(Electronic design automation data)
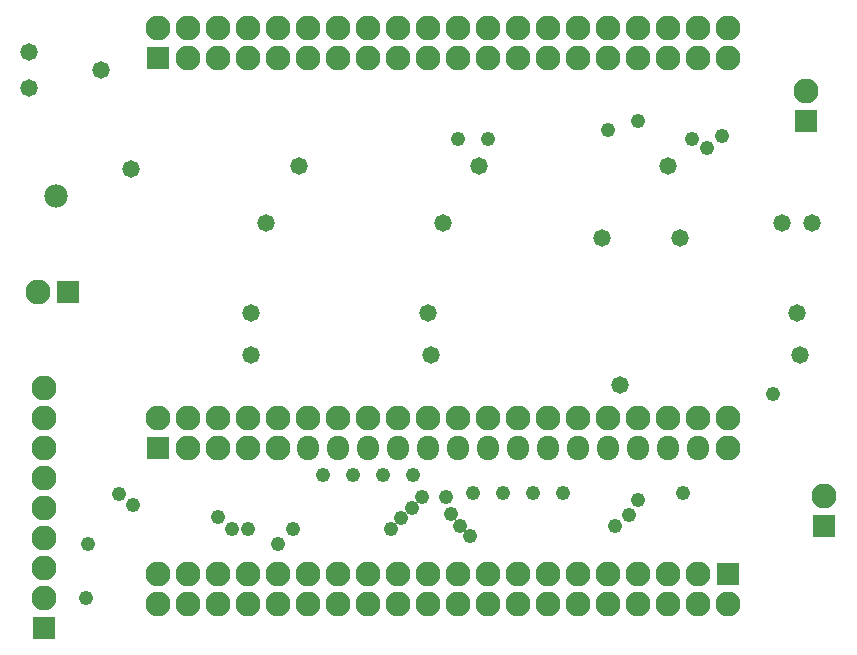
<source format=gbs>
%FSLAX23Y23*%
%MOIN*%
G70*
G01*
G75*
%ADD10R,0.060X0.050*%
%ADD11R,0.050X0.060*%
%ADD12R,0.036X0.050*%
%ADD13R,0.036X0.036*%
%ADD14R,0.050X0.036*%
%ADD15R,0.032X0.095*%
%ADD16C,0.015*%
%ADD17C,0.012*%
%ADD18C,0.010*%
%ADD19C,0.030*%
%ADD20C,0.075*%
%ADD21O,0.065X0.075*%
%ADD22R,0.070X0.070*%
%ADD23R,0.065X0.070*%
%ADD24C,0.070*%
%ADD25C,0.050*%
%ADD26C,0.040*%
%ADD27C,0.008*%
%ADD28C,0.008*%
%ADD29R,0.068X0.058*%
%ADD30R,0.058X0.068*%
%ADD31R,0.044X0.058*%
%ADD32R,0.044X0.044*%
%ADD33R,0.058X0.044*%
%ADD34R,0.040X0.103*%
%ADD35C,0.083*%
%ADD36O,0.073X0.083*%
%ADD37R,0.078X0.078*%
%ADD38R,0.073X0.078*%
%ADD39C,0.078*%
%ADD40C,0.058*%
%ADD41C,0.048*%
D35*
X11810Y9800D02*
D03*
X11910Y9800D02*
D03*
X11710D02*
D03*
X11310Y9700D02*
D03*
X11310Y9800D02*
D03*
X11210Y9700D02*
D03*
Y9800D02*
D03*
X10710Y9700D02*
D03*
X10810D02*
D03*
X10910D02*
D03*
X11010D02*
D03*
Y9800D02*
D03*
X10910Y9800D02*
D03*
X10810Y9800D02*
D03*
X10710Y9800D02*
D03*
X10610D02*
D03*
X11110Y9700D02*
D03*
Y9800D02*
D03*
X11410Y9700D02*
D03*
Y9800D02*
D03*
X11510Y9700D02*
D03*
Y9800D02*
D03*
X12310Y9700D02*
D03*
Y9800D02*
D03*
X12210Y9700D02*
D03*
X12210Y9800D02*
D03*
X11710Y9700D02*
D03*
X11810D02*
D03*
X11910D02*
D03*
X12010D02*
D03*
Y9800D02*
D03*
X12110Y9700D02*
D03*
Y9800D02*
D03*
X11610Y9700D02*
D03*
Y9800D02*
D03*
X12410Y9700D02*
D03*
Y9800D02*
D03*
X12510Y9700D02*
D03*
Y9800D02*
D03*
X12410Y7880D02*
D03*
Y7980D02*
D03*
X12310Y7880D02*
D03*
X12310Y7980D02*
D03*
X12210D02*
D03*
Y7880D02*
D03*
X11010D02*
D03*
X11310Y8500D02*
D03*
X11210D02*
D03*
X10710Y8400D02*
D03*
X10810D02*
D03*
X10910D02*
D03*
X11010D02*
D03*
Y8500D02*
D03*
X10910D02*
D03*
X10810D02*
D03*
X10710D02*
D03*
X10610D02*
D03*
X11110D02*
D03*
X11410D02*
D03*
X11510D02*
D03*
X12310D02*
D03*
X12210D02*
D03*
X12010D02*
D03*
X11910D02*
D03*
X11810D02*
D03*
X11710D02*
D03*
X11610D02*
D03*
X12110D02*
D03*
X12410D02*
D03*
X12510Y8400D02*
D03*
Y8500D02*
D03*
X11810Y7980D02*
D03*
X12110Y7880D02*
D03*
X12010D02*
D03*
X11910Y7980D02*
D03*
X12110D02*
D03*
X11910Y7880D02*
D03*
X12010Y7980D02*
D03*
X11810Y7880D02*
D03*
X11210Y7980D02*
D03*
X11010D02*
D03*
X11310D02*
D03*
X11310Y7880D02*
D03*
X11110Y7980D02*
D03*
Y7880D02*
D03*
X11210D02*
D03*
X12510D02*
D03*
X11510Y7980D02*
D03*
X10610Y7880D02*
D03*
Y7980D02*
D03*
X10710Y7880D02*
D03*
Y7980D02*
D03*
X11510Y7880D02*
D03*
X11410D02*
D03*
X11410Y7980D02*
D03*
X10910Y7880D02*
D03*
Y7980D02*
D03*
X10810Y7880D02*
D03*
Y7980D02*
D03*
X11610Y7880D02*
D03*
Y7980D02*
D03*
X11710Y7880D02*
D03*
Y7980D02*
D03*
X12770Y9590D02*
D03*
X12830Y8240D02*
D03*
X10210Y8920D02*
D03*
X10230Y8400D02*
D03*
Y8300D02*
D03*
Y7900D02*
D03*
Y8000D02*
D03*
Y8200D02*
D03*
Y8100D02*
D03*
Y8500D02*
D03*
Y8600D02*
D03*
D36*
X11310Y8400D02*
D03*
X11210D02*
D03*
X11110D02*
D03*
X11410D02*
D03*
X11510D02*
D03*
X12310D02*
D03*
X12210D02*
D03*
X11710D02*
D03*
X11810D02*
D03*
X11910D02*
D03*
X12010D02*
D03*
X12110D02*
D03*
X12410D02*
D03*
X11610D02*
D03*
D37*
X10610Y9700D02*
D03*
Y8400D02*
D03*
X12510Y7980D02*
D03*
X12770Y9490D02*
D03*
X12830Y8140D02*
D03*
X10310Y8920D02*
D03*
X10230Y7800D02*
D03*
D39*
X10270Y9240D02*
D03*
D40*
X10520Y9330D02*
D03*
X10970Y9150D02*
D03*
X10920Y8850D02*
D03*
X11510D02*
D03*
X11560Y9150D02*
D03*
X11080Y9340D02*
D03*
X11680D02*
D03*
X12310D02*
D03*
X12690Y9150D02*
D03*
X12790D02*
D03*
X12740Y8850D02*
D03*
X10920Y8710D02*
D03*
X11520D02*
D03*
X12150Y8610D02*
D03*
X12750Y8710D02*
D03*
X10420Y9660D02*
D03*
X10180Y9720D02*
D03*
Y9600D02*
D03*
X12349Y9100D02*
D03*
X12090D02*
D03*
D41*
X10480Y8245D02*
D03*
X11490Y8235D02*
D03*
X11570D02*
D03*
X12210Y8225D02*
D03*
X11585Y8180D02*
D03*
X11455Y8200D02*
D03*
X10525Y8210D02*
D03*
X12660Y8580D02*
D03*
X12180Y8175D02*
D03*
X11615Y8140D02*
D03*
X11420Y8165D02*
D03*
X10810Y8170D02*
D03*
X10855Y8130D02*
D03*
X11385D02*
D03*
X11650Y8105D02*
D03*
X12132Y8138D02*
D03*
X11010Y8080D02*
D03*
X10375D02*
D03*
X10370Y7900D02*
D03*
X12360Y8250D02*
D03*
X11960D02*
D03*
X11860D02*
D03*
X11760D02*
D03*
X11660D02*
D03*
X11460Y8310D02*
D03*
X11360D02*
D03*
X11260D02*
D03*
X10910Y8130D02*
D03*
X11060D02*
D03*
X11160Y8310D02*
D03*
X11610Y9430D02*
D03*
X12440Y9400D02*
D03*
X11710Y9430D02*
D03*
X12390D02*
D03*
X12110Y9460D02*
D03*
X12490Y9440D02*
D03*
X12210Y9490D02*
D03*
M02*

</source>
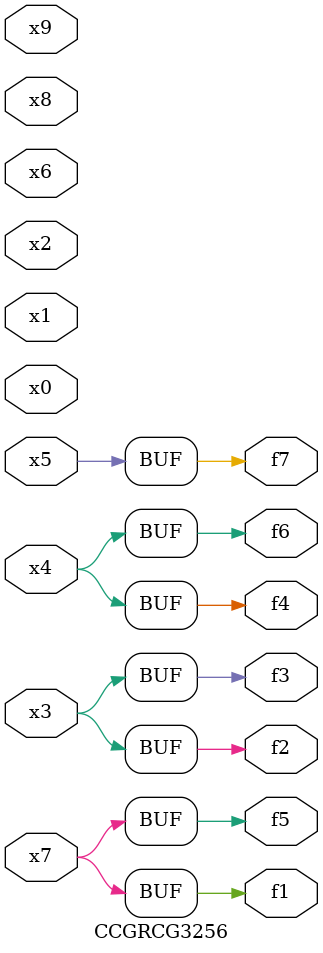
<source format=v>
module CCGRCG3256(
	input x0, x1, x2, x3, x4, x5, x6, x7, x8, x9,
	output f1, f2, f3, f4, f5, f6, f7
);
	assign f1 = x7;
	assign f2 = x3;
	assign f3 = x3;
	assign f4 = x4;
	assign f5 = x7;
	assign f6 = x4;
	assign f7 = x5;
endmodule

</source>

## DIRECTIONS FOR THIS TASK
Could you retype all the entries exactly, skipping the pictures?

## OUTPUT FOR THIS EXERCISE
<source format=gbs>
%FSLAX23Y23*%
%MOIN*%
G70*
G01*
G75*
%ADD10R,0.060X0.050*%
%ADD11R,0.050X0.060*%
%ADD12R,0.036X0.050*%
%ADD13R,0.036X0.036*%
%ADD14R,0.050X0.036*%
%ADD15R,0.032X0.095*%
%ADD16C,0.015*%
%ADD17C,0.012*%
%ADD18C,0.010*%
%ADD19C,0.030*%
%ADD20C,0.075*%
%ADD21O,0.065X0.075*%
%ADD22R,0.070X0.070*%
%ADD23R,0.065X0.070*%
%ADD24C,0.070*%
%ADD25C,0.050*%
%ADD26C,0.040*%
%ADD27C,0.008*%
%ADD28C,0.008*%
%ADD29R,0.068X0.058*%
%ADD30R,0.058X0.068*%
%ADD31R,0.044X0.058*%
%ADD32R,0.044X0.044*%
%ADD33R,0.058X0.044*%
%ADD34R,0.040X0.103*%
%ADD35C,0.083*%
%ADD36O,0.073X0.083*%
%ADD37R,0.078X0.078*%
%ADD38R,0.073X0.078*%
%ADD39C,0.078*%
%ADD40C,0.058*%
%ADD41C,0.048*%
D35*
X11810Y9800D02*
D03*
X11910Y9800D02*
D03*
X11710D02*
D03*
X11310Y9700D02*
D03*
X11310Y9800D02*
D03*
X11210Y9700D02*
D03*
Y9800D02*
D03*
X10710Y9700D02*
D03*
X10810D02*
D03*
X10910D02*
D03*
X11010D02*
D03*
Y9800D02*
D03*
X10910Y9800D02*
D03*
X10810Y9800D02*
D03*
X10710Y9800D02*
D03*
X10610D02*
D03*
X11110Y9700D02*
D03*
Y9800D02*
D03*
X11410Y9700D02*
D03*
Y9800D02*
D03*
X11510Y9700D02*
D03*
Y9800D02*
D03*
X12310Y9700D02*
D03*
Y9800D02*
D03*
X12210Y9700D02*
D03*
X12210Y9800D02*
D03*
X11710Y9700D02*
D03*
X11810D02*
D03*
X11910D02*
D03*
X12010D02*
D03*
Y9800D02*
D03*
X12110Y9700D02*
D03*
Y9800D02*
D03*
X11610Y9700D02*
D03*
Y9800D02*
D03*
X12410Y9700D02*
D03*
Y9800D02*
D03*
X12510Y9700D02*
D03*
Y9800D02*
D03*
X12410Y7880D02*
D03*
Y7980D02*
D03*
X12310Y7880D02*
D03*
X12310Y7980D02*
D03*
X12210D02*
D03*
Y7880D02*
D03*
X11010D02*
D03*
X11310Y8500D02*
D03*
X11210D02*
D03*
X10710Y8400D02*
D03*
X10810D02*
D03*
X10910D02*
D03*
X11010D02*
D03*
Y8500D02*
D03*
X10910D02*
D03*
X10810D02*
D03*
X10710D02*
D03*
X10610D02*
D03*
X11110D02*
D03*
X11410D02*
D03*
X11510D02*
D03*
X12310D02*
D03*
X12210D02*
D03*
X12010D02*
D03*
X11910D02*
D03*
X11810D02*
D03*
X11710D02*
D03*
X11610D02*
D03*
X12110D02*
D03*
X12410D02*
D03*
X12510Y8400D02*
D03*
Y8500D02*
D03*
X11810Y7980D02*
D03*
X12110Y7880D02*
D03*
X12010D02*
D03*
X11910Y7980D02*
D03*
X12110D02*
D03*
X11910Y7880D02*
D03*
X12010Y7980D02*
D03*
X11810Y7880D02*
D03*
X11210Y7980D02*
D03*
X11010D02*
D03*
X11310D02*
D03*
X11310Y7880D02*
D03*
X11110Y7980D02*
D03*
Y7880D02*
D03*
X11210D02*
D03*
X12510D02*
D03*
X11510Y7980D02*
D03*
X10610Y7880D02*
D03*
Y7980D02*
D03*
X10710Y7880D02*
D03*
Y7980D02*
D03*
X11510Y7880D02*
D03*
X11410D02*
D03*
X11410Y7980D02*
D03*
X10910Y7880D02*
D03*
Y7980D02*
D03*
X10810Y7880D02*
D03*
Y7980D02*
D03*
X11610Y7880D02*
D03*
Y7980D02*
D03*
X11710Y7880D02*
D03*
Y7980D02*
D03*
X12770Y9590D02*
D03*
X12830Y8240D02*
D03*
X10210Y8920D02*
D03*
X10230Y8400D02*
D03*
Y8300D02*
D03*
Y7900D02*
D03*
Y8000D02*
D03*
Y8200D02*
D03*
Y8100D02*
D03*
Y8500D02*
D03*
Y8600D02*
D03*
D36*
X11310Y8400D02*
D03*
X11210D02*
D03*
X11110D02*
D03*
X11410D02*
D03*
X11510D02*
D03*
X12310D02*
D03*
X12210D02*
D03*
X11710D02*
D03*
X11810D02*
D03*
X11910D02*
D03*
X12010D02*
D03*
X12110D02*
D03*
X12410D02*
D03*
X11610D02*
D03*
D37*
X10610Y9700D02*
D03*
Y8400D02*
D03*
X12510Y7980D02*
D03*
X12770Y9490D02*
D03*
X12830Y8140D02*
D03*
X10310Y8920D02*
D03*
X10230Y7800D02*
D03*
D39*
X10270Y9240D02*
D03*
D40*
X10520Y9330D02*
D03*
X10970Y9150D02*
D03*
X10920Y8850D02*
D03*
X11510D02*
D03*
X11560Y9150D02*
D03*
X11080Y9340D02*
D03*
X11680D02*
D03*
X12310D02*
D03*
X12690Y9150D02*
D03*
X12790D02*
D03*
X12740Y8850D02*
D03*
X10920Y8710D02*
D03*
X11520D02*
D03*
X12150Y8610D02*
D03*
X12750Y8710D02*
D03*
X10420Y9660D02*
D03*
X10180Y9720D02*
D03*
Y9600D02*
D03*
X12349Y9100D02*
D03*
X12090D02*
D03*
D41*
X10480Y8245D02*
D03*
X11490Y8235D02*
D03*
X11570D02*
D03*
X12210Y8225D02*
D03*
X11585Y8180D02*
D03*
X11455Y8200D02*
D03*
X10525Y8210D02*
D03*
X12660Y8580D02*
D03*
X12180Y8175D02*
D03*
X11615Y8140D02*
D03*
X11420Y8165D02*
D03*
X10810Y8170D02*
D03*
X10855Y8130D02*
D03*
X11385D02*
D03*
X11650Y8105D02*
D03*
X12132Y8138D02*
D03*
X11010Y8080D02*
D03*
X10375D02*
D03*
X10370Y7900D02*
D03*
X12360Y8250D02*
D03*
X11960D02*
D03*
X11860D02*
D03*
X11760D02*
D03*
X11660D02*
D03*
X11460Y8310D02*
D03*
X11360D02*
D03*
X11260D02*
D03*
X10910Y8130D02*
D03*
X11060D02*
D03*
X11160Y8310D02*
D03*
X11610Y9430D02*
D03*
X12440Y9400D02*
D03*
X11710Y9430D02*
D03*
X12390D02*
D03*
X12110Y9460D02*
D03*
X12490Y9440D02*
D03*
X12210Y9490D02*
D03*
M02*

</source>
<source format=v>
module CCGRCG3256(
	input x0, x1, x2, x3, x4, x5, x6, x7, x8, x9,
	output f1, f2, f3, f4, f5, f6, f7
);
	assign f1 = x7;
	assign f2 = x3;
	assign f3 = x3;
	assign f4 = x4;
	assign f5 = x7;
	assign f6 = x4;
	assign f7 = x5;
endmodule

</source>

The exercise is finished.